FIG. 5 is a circuit diagram showing an equivalent circuit of a general dynamic shift register included in the semiconductor integrated device.

6 is a diagram showing waveforms of a clock signal C and an inverted clock signal XC used in the dynamic shift register shown in FIG.

FIG. 7 is a plan view showing wiring of a dynamic shift register included in a conventional semiconductor integrated device.

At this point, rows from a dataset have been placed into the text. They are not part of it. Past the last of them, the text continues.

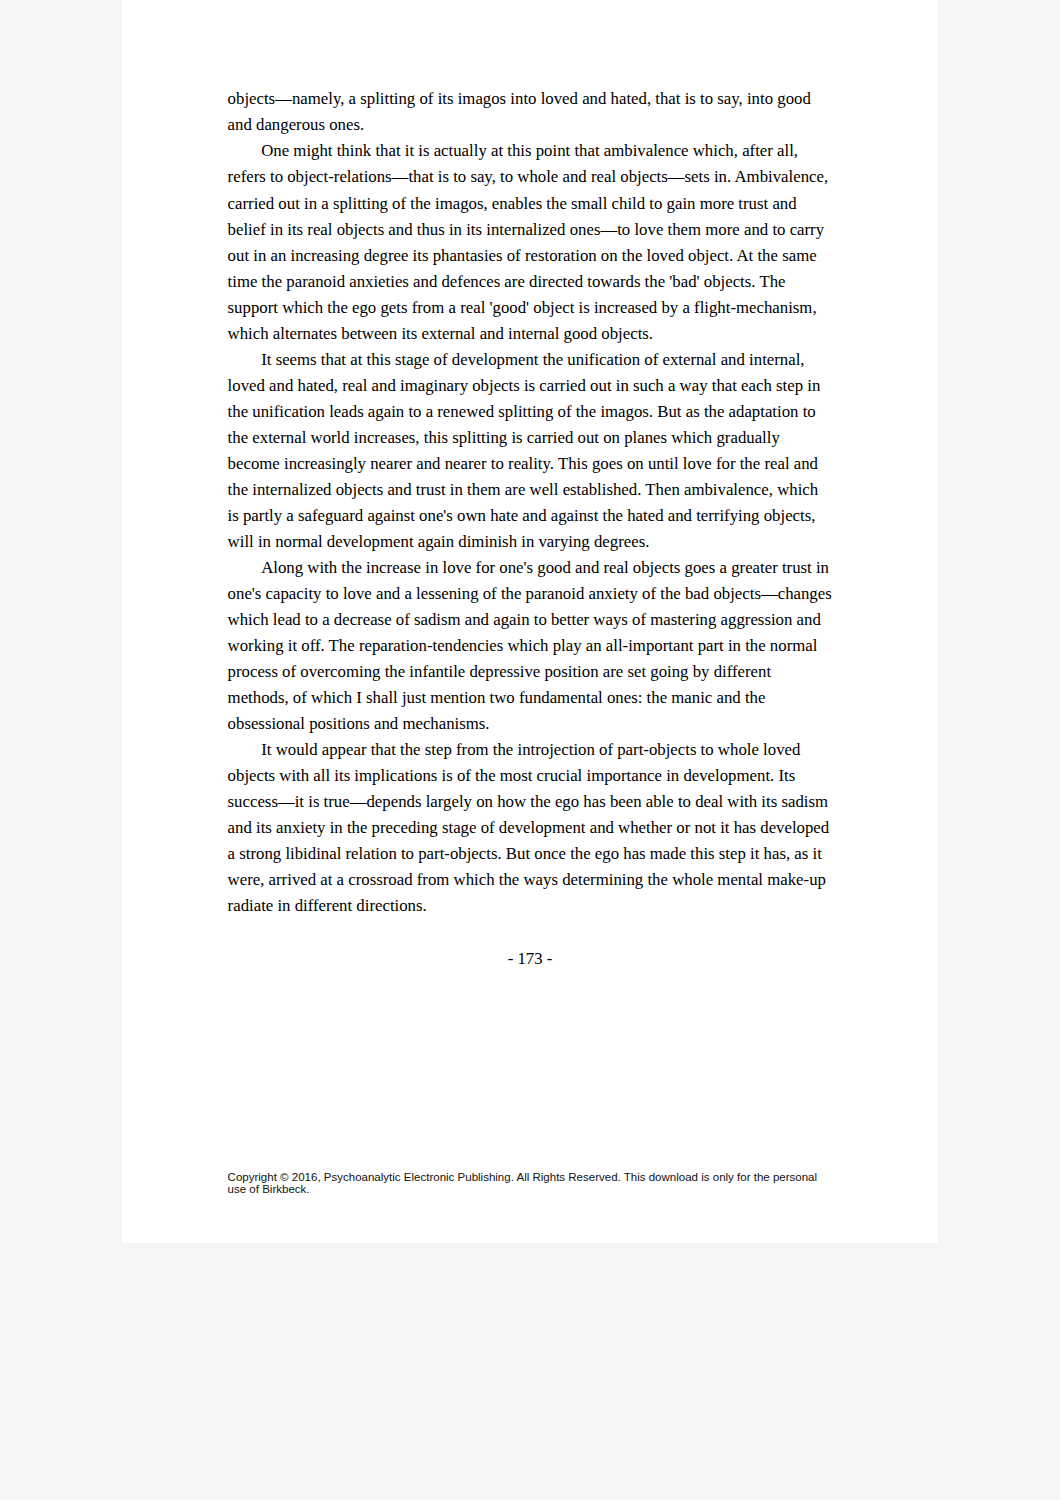objects—namely, a splitting of its imagos into loved and hated, that is to say, into good and dangerous ones.
One might think that it is actually at this point that ambivalence which, after all, refers to object-relations—that is to say, to whole and real objects—sets in. Ambivalence, carried out in a splitting of the imagos, enables the small child to gain more trust and belief in its real objects and thus in its internalized ones—to love them more and to carry out in an increasing degree its phantasies of restoration on the loved object. At the same time the paranoid anxieties and defences are directed towards the 'bad' objects. The support which the ego gets from a real 'good' object is increased by a flight-mechanism, which alternates between its external and internal good objects.
It seems that at this stage of development the unification of external and internal, loved and hated, real and imaginary objects is carried out in such a way that each step in the unification leads again to a renewed splitting of the imagos. But as the adaptation to the external world increases, this splitting is carried out on planes which gradually become increasingly nearer and nearer to reality. This goes on until love for the real and the internalized objects and trust in them are well established. Then ambivalence, which is partly a safeguard against one's own hate and against the hated and terrifying objects, will in normal development again diminish in varying degrees.
Along with the increase in love for one's good and real objects goes a greater trust in one's capacity to love and a lessening of the paranoid anxiety of the bad objects—changes which lead to a decrease of sadism and again to better ways of mastering aggression and working it off. The reparation-tendencies which play an all-important part in the normal process of overcoming the infantile depressive position are set going by different methods, of which I shall just mention two fundamental ones: the manic and the obsessional positions and mechanisms.
It would appear that the step from the introjection of part-objects to whole loved objects with all its implications is of the most crucial importance in development. Its success—it is true—depends largely on how the ego has been able to deal with its sadism and its anxiety in the preceding stage of development and whether or not it has developed a strong libidinal relation to part-objects. But once the ego has made this step it has, as it were, arrived at a crossroad from which the ways determining the whole mental make-up radiate in different directions.
- 173 -
Copyright © 2016, Psychoanalytic Electronic Publishing. All Rights Reserved. This download is only for the personal use of Birkbeck.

[Description of Signs] 1 Semiconductor substrate 2 Impurity diffusion region 3 First conductive layer 4 Second conductive layer 5 Contact hole 6 Third conductive layer 7 Via hole Tr1 to Tr8 Transistors C1, C2 Parasitic capacitance VDD High potential side Power supply voltage VSS Low-side power supply voltage

Claims (7)

[Claims] 1. A semiconductor substrate, and a plurality of transistor cells formed in a predetermined region of the semiconductor substrate, the portions being regularly formed on the semiconductor substrate via an insulating film to become a plurality of gate electrodes. A plurality of transistor cells including: a first conductive layer having: a plurality of impurity diffusion regions that are regularly formed in the semiconductor substrate on both sides of the plurality of gate electrodes and serve as a source or a drain; And a second conductive layer selectively connected to the plurality of impurity diffusion regions, wherein a part of the plurality of transistor cells inverts input data based on a clock signal and outputs the inverted data. And the gate electrode of at least one transistor cell to which the input data is supplied does not constitute a clocked inverter. The semiconductor integrated device, characterized in that connected to the gate electrode of the One of the transistor cell. 2. A gate electrode of at least one transistor cell to which the input data is supplied is provided with a clocked transistor.
2. The semiconductor integrated device according to claim 1, wherein a gate electrode of at least one transistor cell that does not form an inverter is connected in the first conductive layer. 3. The gate electrode of at least one transistor cell to which the input data is supplied is a clocked transistor.
2. The semiconductor integrated device according to claim 1, wherein a gate electrode of at least one transistor cell that does not constitute an inverter is connected via said second conductive layer. 4. The semiconductor device according to claim 1, wherein the predetermined area of the semiconductor substrate is 8N.
Transistor cells (N is a natural number),
Of the N transistor cells, 4N transistor cells constitute N complementary clocked inverters, and each of the gate electrodes of the 2N transistor cells to which the input data is supplied has a clocked inverter. 3. The semiconductor device according to claim 1, wherein said gate electrode is connected to a gate electrode of at least one transistor cell which does not form an inverter.
4. The semiconductor integrated device according to claim 3. 5. The semiconductor integrated device according to claim 1, wherein two adjacent transistor cells share one impurity diffusion region as a source or a drain. 6. The semiconductor integrated device according to claim 1, further comprising a third conductive layer selectively connected to said second conductive layer. 7. The semiconductor substrate is formed of silicon,
7. The semiconductor integrated device according to claim 6, wherein said first conductive layer is formed of polysilicon containing impurities, and said second and third conductive layers are formed of aluminum.